## [Excerto do texto]
::::::::::

Redijo este texto na sequência da
Deliberação n.º 1571/2017, da Comissão Nacional de Proteção de Dados (CNPD),
referente à eventual publicação no portal do Governo, pelo MAI, do capítulo 6
do relatório intitulado Complexo de Incêndios ocorridos em Pedrógão Grande e
concelhos limítrofes, iniciados em 17/6, cuja preparação pela equipa do Centro
de Estudos sobre Incêndios Florestais, da Universidade de Coimbra, coordenei.
Ao aceitarmos o encargo confiado
pelo Governo, de estudar este incêndio e de preparar um relatório sobre o
mesmo, fizemo-lo com o propósito de averiguar o que de relevante tivesse
ocorrido, na sua génese e progressão, no modo como foi gerido pelas comunidades
e pelas autoridades, antes, durante e depois, e nas suas consequências, tanto
nas pessoas como no meio ambiente, social e económico.
Este incêndio constituiu a maior
tragédia que se verificou até hoje, em Portugal, associada a um incêndio
florestal, antes de mais pelo número extremamente elevado de vítimas mortais
que causou. O nosso propósito foi sempre o de dar a conhecer os factos que
apurámos, registando o que de bom e de mau nos foi dado analisar, sem condenar
ou culpar nenhuma pessoa ou entidade, mas para comunicar, ao público em geral,
as lições que se devem retirar destes eventos e para dotar as entidades
pertinentes de elementos que lhes permitam suportar um aprofundamento dos
factos expostos e a tomada de decisões, quando estas se imponham.

::::::::::

## [Dados fornecidos]
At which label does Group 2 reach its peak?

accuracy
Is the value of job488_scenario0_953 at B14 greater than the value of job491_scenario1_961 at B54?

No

::::::::::

## [Exercícios]
A: Transcreva, do texto sobre o incêndio de Pedrógão Grande, o trecho de "Este incêndio constituiu" a "estas se imponham.".
B: Escreva a continuação do texto sobre o incêndio de Pedrógão Grande a partir do ponto em que termina.
O material é independente do texto.

## [Respostas]
A:
Este incêndio constituiu a maior
tragédia que se verificou até hoje, em Portugal, associada a um incêndio
florestal, antes de mais pelo número extremamente elevado de vítimas mortais
que causou. O nosso propósito foi sempre o de dar a conhecer os factos que
apurámos, registando o que de bom e de mau nos foi dado analisar, sem condenar
ou culpar nenhuma pessoa ou entidade, mas para comunicar, ao público em geral,
as lições que se devem retirar destes eventos e para dotar as entidades
pertinentes de elementos que lhes permitam suportar um aprofundamento dos
factos expostos e a tomada de decisões, quando estas se imponham.

B:
No dia 16 de outubro, entregámos
ao Governo uma versão completa do relatório (versão A) contendo os nomes e
identificação de pessoas e lugares. Como é sabido, o Governo decidiu publicar o
relatório, excluindo o seu capítulo 6 (o que deu origem à versão B do
relatório), que aborda os acidentes pessoais, por se entender que continha
dados pessoais que poderiam colocar em causa a privacidade das pessoas
envolvidas ou dos seus familiares. Esta versão B foi disponibilizada
imediatamente.
Foi-nos pedido que preparássemos
uma versão deste capítulo 6, em que se omitissem os nomes de todas as pessoas
envolvidas. Assim o fizemos, entregando ao Governo, no dia 19, uma nova versão
C, que foi tornada anónima, em que todos os nomes foram substituídos por letras
e números, tornando o texto impessoal e de difícil leitura, mas ainda assim
compreensível.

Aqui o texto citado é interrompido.